Il en vient ensuite à la situation à Biot : pas de passation de pouvoir entre l’ancien et le nouveau maire, une simple feuille griffonnée par l’ancien chef de la police municipale à l’intention de son successeur, qualifiée de "torchon". Selon son avocat, Guilaine Debras, en arrivant aux affaires, n’aurait eu aucun moyen pour correctement réagir… "On s’est servis de cercueils comme marchepied pour régler des petits comptes personnes dans ce dossier".

"Les données de Météo France complètement erronées"

Dans un procès lourd en émotions, au cours duquel les familles des victimes se sont longuement exprimées pour parler des victimes, de leurs défunts, Me Blandine Lachaume, aux intérêts du responsable des risques naturels, craint "que l’émotion domine, qu’elle emporte tout".

L'avocate varoise souligne que son client "dépend du DGS (directeur général des services), il y a une cellule de commandement, dont la police municipale fait partie. C’est un technicien avec une formation BTP, c’est un subordonné qui ne fait pas partie de la cellule de commandement. La surveillance météo n’était pas une obligation pour monsieur Pastierik. Les données de Météo France sont complètement erronées".

Les trois avocats réclament la relaxe pure et simple de leurs clients. Invités à prendre une dernière fois la parole, comme le prévoit la procédure, chacun à son tour va se lever et avoir un mot pour les familles des victimes.

"Quand j’ai du cœur, on me dit que je suis faible"

"Je voulais dire aux familles que je suis navré de tout ce qui s’est passé et je ne vois pas comment j’aurais pu l’empêcher, dit Yann Pastierik. Sans être d’astreinte, j’ai fait ce que je pouvais, ce que je pensais devoir faire".

"Ça fait longtemps que je pense à vous, et à toute une commune. Quand j’ai du cœur, on me dit que je suis faible, et si je n’en ai pas, on me dit que je suis en bois. Je me revois vous prendre dans mes bras". Puis au tribunal, elle lance avec des sanglots dans la voix : "Si j’avais su que cela me mènerait devant un tribunal, j’aurais quand même choisi d'être maire.

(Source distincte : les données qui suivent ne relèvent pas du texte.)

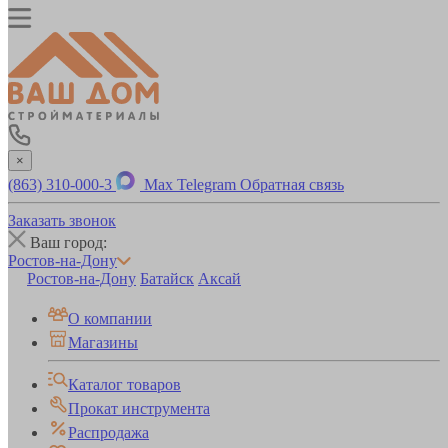
×
(863) 310-000-3
Max
Telegram
Обратная связь
Заказать звонок
Ваш город:
Ростов-на-Дону
Ростов-на-Дону
Батайск
Аксай
О компании
Магазины
Каталог товаров
Прокат инструмента
Распродажа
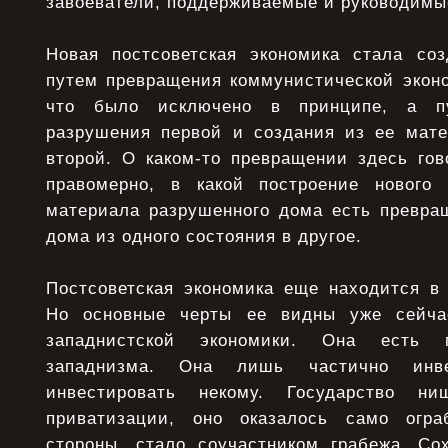
завоеватели, поддерживаемые и руководим
Новая постсоветская экономика стала со
путем превращения коммунистической эконо
что было исключено в принципе, а пу
разрушения первой и создания из ее мате
второй. О каком-то превращении здесь гов
правомерно, в какой построение новог
материала разрушенного дома есть превращ
дома из одного состояния в другое.
Постсоветская экономика еще находится в
Но основные черты ее видны уже сейча
западнистской экономики. Она есть 
западнизма. Она лишь частично инве
инвестировать некому. Государство н
приватизации, оно оказалось само огр
стороны, стало соучастником грабежа. Со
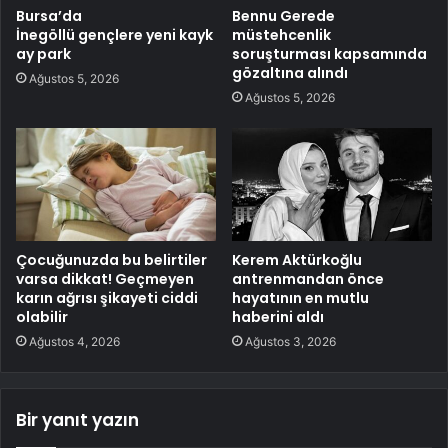
Bursa’da
Bennu Gerede
İnegöllü gençlere yeni kayk
müstehcenlik
ay park
soruşturması kapsamında
gözaltına alındı
Ağustos 5, 2026
Ağustos 5, 2026
Çocuğunuzda bu belirtiler
Kerem Aktürkoğlu
varsa dikkat! Geçmeyen
antrenmandan önce
karın ağrısı şikayeti ciddi
hayatının en mutlu
olabilir
haberini aldı
Ağustos 4, 2026
Ağustos 3, 2026
Bir yanıt yazın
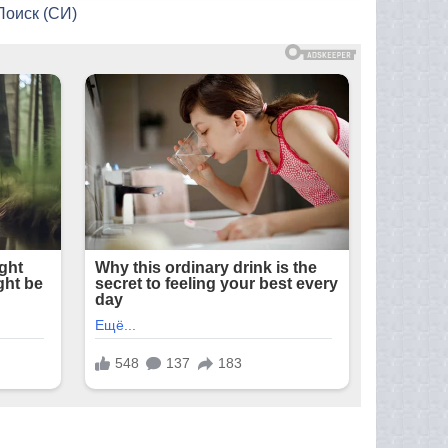
Поиск (СИ)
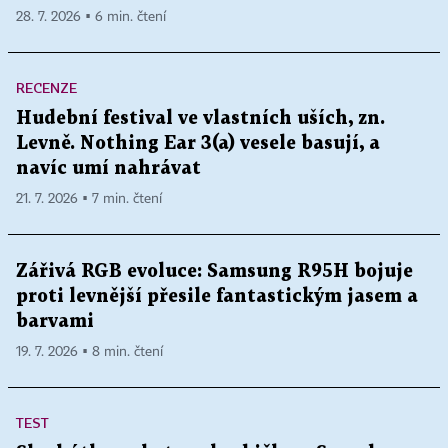
28. 7. 2026 ▪ 6 min. čtení
RECENZE
Hudební festival ve vlastních uších, zn.
Levně. Nothing Ear 3(a) vesele basují, a
navíc umí nahrávat
21. 7. 2026 ▪ 7 min. čtení
Zářivá RGB evoluce: Samsung R95H bojuje
proti levnější přesile fantastickým jasem a
barvami
19. 7. 2026 ▪ 8 min. čtení
TEST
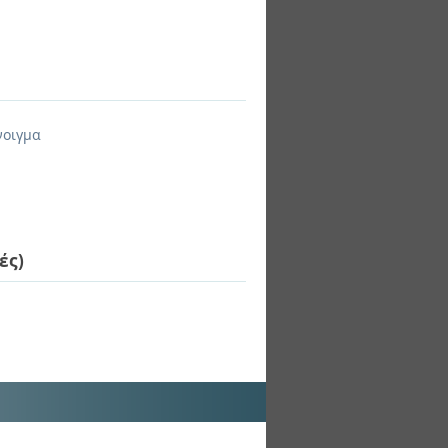
νοιγμα
ές)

J’ai choisi d’assumer les responsabilités qui m’amènent devant vous".

La directrice de l'Ehpad, qui avait dû quitter la salle pour s'allonger, revient en larmes à la barre : "j’ai fait tout ce que j’ai pu pour ces résidents, à la hauteur de mes moyens, j’ai tout donné de ma personne. Je suis très triste de ces trois décès. On connaissait tous ces résidents. Je ne pouvais pas faire plus avec le peu d’informations qu’on a eues. C’était apocalyptique".

Le représentant d’Orpea, enfin, se tourne vers le banc des parties civiles : "Durant ces quatre jours de procès, on a été partagés entre le droit et l’émotion. Je voudrais vous réexprimer notre profonde compassion. Nous avons tous été touchés par ce drame au sein d’Orpea".

Le délibéré doit être rendu le lundi 25 mars à 14 heures.